Records provided
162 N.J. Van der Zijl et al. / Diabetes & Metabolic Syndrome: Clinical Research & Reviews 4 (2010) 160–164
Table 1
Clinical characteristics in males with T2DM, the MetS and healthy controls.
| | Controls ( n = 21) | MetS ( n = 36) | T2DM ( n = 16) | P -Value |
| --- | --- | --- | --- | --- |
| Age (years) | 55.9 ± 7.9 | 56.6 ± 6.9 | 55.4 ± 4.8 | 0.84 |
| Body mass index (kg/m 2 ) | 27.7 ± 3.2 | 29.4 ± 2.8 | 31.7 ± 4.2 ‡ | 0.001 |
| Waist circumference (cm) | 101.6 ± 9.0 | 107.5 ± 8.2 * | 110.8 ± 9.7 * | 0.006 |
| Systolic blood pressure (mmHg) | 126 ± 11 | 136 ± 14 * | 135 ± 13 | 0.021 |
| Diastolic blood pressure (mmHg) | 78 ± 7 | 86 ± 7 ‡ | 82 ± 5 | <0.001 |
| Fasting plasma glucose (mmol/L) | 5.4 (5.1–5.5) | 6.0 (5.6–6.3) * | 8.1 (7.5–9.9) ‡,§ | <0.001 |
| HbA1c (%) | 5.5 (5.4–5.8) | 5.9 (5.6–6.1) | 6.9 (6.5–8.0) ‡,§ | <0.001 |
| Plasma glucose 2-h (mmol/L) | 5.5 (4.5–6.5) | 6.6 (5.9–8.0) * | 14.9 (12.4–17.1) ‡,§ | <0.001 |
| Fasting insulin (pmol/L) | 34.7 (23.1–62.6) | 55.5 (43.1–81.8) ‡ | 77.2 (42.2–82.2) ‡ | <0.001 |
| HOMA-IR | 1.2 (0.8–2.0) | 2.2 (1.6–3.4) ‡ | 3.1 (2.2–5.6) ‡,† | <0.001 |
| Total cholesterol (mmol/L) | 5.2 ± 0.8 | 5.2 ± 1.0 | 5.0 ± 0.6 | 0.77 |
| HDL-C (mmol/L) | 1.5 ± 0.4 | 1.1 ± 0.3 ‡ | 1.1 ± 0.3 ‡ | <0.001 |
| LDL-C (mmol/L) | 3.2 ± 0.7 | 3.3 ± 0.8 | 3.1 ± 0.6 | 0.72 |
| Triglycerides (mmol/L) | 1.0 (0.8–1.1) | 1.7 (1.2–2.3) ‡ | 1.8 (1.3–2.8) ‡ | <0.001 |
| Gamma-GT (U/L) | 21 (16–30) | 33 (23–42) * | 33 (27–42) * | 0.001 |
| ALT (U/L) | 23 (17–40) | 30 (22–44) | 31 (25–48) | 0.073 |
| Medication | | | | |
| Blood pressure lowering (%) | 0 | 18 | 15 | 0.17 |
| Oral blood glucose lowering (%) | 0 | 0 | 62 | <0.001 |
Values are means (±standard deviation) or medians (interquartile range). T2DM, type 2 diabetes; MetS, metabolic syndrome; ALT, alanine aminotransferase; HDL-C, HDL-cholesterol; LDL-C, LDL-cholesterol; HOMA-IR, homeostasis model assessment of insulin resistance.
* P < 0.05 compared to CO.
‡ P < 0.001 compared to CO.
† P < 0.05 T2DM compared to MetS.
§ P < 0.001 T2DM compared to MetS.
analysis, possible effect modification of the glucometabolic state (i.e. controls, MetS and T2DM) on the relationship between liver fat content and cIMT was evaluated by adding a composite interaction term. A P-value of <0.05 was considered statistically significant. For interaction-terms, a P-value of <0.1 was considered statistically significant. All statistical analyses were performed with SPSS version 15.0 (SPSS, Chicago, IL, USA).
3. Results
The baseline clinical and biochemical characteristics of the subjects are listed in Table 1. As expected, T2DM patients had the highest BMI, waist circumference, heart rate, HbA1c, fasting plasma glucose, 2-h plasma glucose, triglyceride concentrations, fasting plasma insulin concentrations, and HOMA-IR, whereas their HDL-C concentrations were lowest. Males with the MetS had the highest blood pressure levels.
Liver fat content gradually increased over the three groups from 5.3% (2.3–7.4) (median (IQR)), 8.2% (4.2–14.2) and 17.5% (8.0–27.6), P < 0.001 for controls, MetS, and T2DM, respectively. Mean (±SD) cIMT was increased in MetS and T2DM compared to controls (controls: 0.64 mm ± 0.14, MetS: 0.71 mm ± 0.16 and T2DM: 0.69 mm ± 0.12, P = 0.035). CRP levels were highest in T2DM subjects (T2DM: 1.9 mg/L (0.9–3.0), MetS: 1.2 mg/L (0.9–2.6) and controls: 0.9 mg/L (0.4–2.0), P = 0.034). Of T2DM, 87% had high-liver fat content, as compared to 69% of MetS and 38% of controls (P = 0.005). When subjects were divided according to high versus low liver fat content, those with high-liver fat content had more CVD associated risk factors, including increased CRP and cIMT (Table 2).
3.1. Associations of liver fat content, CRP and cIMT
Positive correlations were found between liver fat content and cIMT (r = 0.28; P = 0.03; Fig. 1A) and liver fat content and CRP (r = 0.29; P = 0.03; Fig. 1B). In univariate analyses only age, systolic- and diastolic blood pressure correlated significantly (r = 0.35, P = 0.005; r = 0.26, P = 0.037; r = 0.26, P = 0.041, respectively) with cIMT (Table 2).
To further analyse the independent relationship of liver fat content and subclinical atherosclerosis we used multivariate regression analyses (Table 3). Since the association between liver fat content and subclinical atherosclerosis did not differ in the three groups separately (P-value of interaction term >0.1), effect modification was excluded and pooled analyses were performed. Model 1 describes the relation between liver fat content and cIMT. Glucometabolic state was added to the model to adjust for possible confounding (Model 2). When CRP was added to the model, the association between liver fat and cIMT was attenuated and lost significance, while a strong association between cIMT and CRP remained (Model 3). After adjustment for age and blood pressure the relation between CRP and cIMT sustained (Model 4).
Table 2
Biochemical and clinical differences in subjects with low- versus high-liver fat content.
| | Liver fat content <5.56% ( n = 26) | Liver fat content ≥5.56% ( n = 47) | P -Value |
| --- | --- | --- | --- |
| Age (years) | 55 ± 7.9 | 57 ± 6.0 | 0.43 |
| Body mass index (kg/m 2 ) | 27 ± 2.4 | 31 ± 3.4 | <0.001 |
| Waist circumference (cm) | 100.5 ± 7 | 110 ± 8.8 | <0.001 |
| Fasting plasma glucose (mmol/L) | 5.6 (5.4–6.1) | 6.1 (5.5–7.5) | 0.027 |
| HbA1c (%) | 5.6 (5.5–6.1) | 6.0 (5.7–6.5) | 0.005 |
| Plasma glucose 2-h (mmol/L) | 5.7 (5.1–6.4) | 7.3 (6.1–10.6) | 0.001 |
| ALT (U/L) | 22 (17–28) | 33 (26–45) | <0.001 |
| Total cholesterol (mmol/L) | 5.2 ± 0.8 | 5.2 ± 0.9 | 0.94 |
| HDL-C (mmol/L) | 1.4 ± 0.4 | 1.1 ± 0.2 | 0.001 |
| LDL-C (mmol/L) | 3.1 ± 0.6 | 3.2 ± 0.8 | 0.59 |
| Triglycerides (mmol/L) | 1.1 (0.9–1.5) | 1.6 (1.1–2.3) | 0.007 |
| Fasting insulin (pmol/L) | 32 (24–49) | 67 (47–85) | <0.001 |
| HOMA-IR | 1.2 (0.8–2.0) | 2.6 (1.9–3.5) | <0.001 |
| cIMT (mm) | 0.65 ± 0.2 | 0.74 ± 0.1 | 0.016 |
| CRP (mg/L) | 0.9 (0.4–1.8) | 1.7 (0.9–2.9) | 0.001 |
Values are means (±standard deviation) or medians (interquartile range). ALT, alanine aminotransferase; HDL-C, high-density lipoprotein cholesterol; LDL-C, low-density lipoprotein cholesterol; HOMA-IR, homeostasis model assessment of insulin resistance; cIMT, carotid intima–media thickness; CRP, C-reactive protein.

* * *

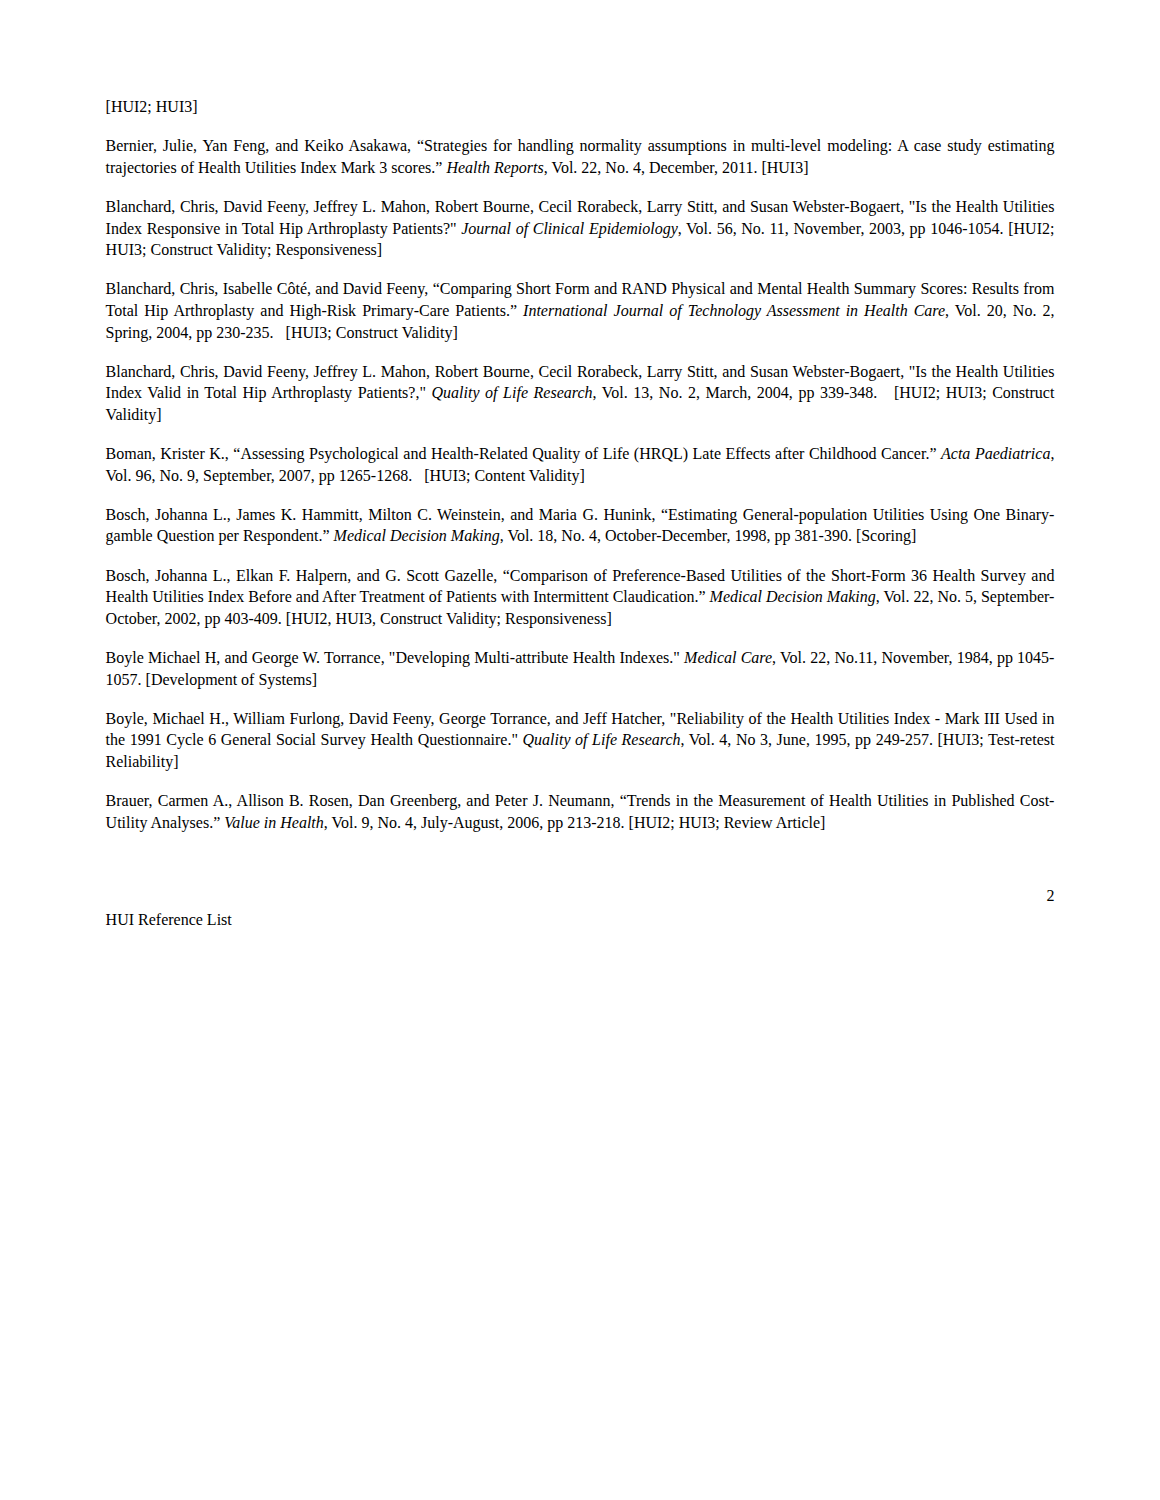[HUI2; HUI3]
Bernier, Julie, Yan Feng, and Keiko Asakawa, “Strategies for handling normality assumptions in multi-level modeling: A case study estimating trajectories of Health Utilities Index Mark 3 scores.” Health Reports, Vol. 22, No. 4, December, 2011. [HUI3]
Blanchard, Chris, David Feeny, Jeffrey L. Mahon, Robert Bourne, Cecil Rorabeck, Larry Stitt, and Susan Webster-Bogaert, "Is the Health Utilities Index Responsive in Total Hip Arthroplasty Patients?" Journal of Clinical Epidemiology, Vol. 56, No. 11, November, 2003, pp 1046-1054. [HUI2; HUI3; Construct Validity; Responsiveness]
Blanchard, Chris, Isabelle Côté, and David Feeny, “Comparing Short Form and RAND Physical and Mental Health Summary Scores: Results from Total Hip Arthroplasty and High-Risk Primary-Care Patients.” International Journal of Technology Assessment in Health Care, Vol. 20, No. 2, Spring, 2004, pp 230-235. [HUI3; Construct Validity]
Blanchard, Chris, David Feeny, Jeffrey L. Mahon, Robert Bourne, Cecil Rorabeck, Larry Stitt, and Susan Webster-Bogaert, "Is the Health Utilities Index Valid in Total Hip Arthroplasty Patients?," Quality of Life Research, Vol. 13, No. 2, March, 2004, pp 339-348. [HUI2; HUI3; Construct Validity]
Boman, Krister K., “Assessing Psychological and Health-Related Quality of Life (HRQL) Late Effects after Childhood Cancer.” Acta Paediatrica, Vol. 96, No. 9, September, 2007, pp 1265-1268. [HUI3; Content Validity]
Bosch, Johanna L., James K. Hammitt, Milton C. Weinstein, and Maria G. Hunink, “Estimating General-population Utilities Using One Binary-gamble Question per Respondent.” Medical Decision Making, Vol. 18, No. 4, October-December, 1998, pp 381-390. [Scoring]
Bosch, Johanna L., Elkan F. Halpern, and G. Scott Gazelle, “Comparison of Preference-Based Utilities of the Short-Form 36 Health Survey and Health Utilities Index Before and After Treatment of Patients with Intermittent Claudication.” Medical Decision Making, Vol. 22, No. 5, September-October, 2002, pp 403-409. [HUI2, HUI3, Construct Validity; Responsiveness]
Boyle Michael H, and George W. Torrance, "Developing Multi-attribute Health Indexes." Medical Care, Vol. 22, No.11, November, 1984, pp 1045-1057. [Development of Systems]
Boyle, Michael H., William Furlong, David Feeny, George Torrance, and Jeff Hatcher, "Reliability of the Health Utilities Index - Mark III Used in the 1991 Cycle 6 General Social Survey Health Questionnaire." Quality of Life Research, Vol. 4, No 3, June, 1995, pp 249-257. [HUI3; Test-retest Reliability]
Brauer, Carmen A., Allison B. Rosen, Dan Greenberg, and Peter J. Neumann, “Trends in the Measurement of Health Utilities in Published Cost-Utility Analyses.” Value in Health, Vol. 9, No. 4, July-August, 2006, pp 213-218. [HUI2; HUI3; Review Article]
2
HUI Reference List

Activity
Copy out all lines from the material above that contain the string "Michael".

Result of the task
Boyle Michael H, and George W. Torrance, "Developing Multi-attribute Health Indexes." Medical Care, Vol. 22, No.11, November, 1984, pp 1045-1057. [Development of Systems]
Boyle, Michael H., William Furlong, David Feeny, George Torrance, and Jeff Hatcher, "Reliability of the Health Utilities Index - Mark III Used in the 1991 Cycle 6 General Social Survey Health Questionnaire." Quality of Life Research, Vol. 4, No 3, June, 1995, pp 249-257. [HUI3; Test-retest Reliability]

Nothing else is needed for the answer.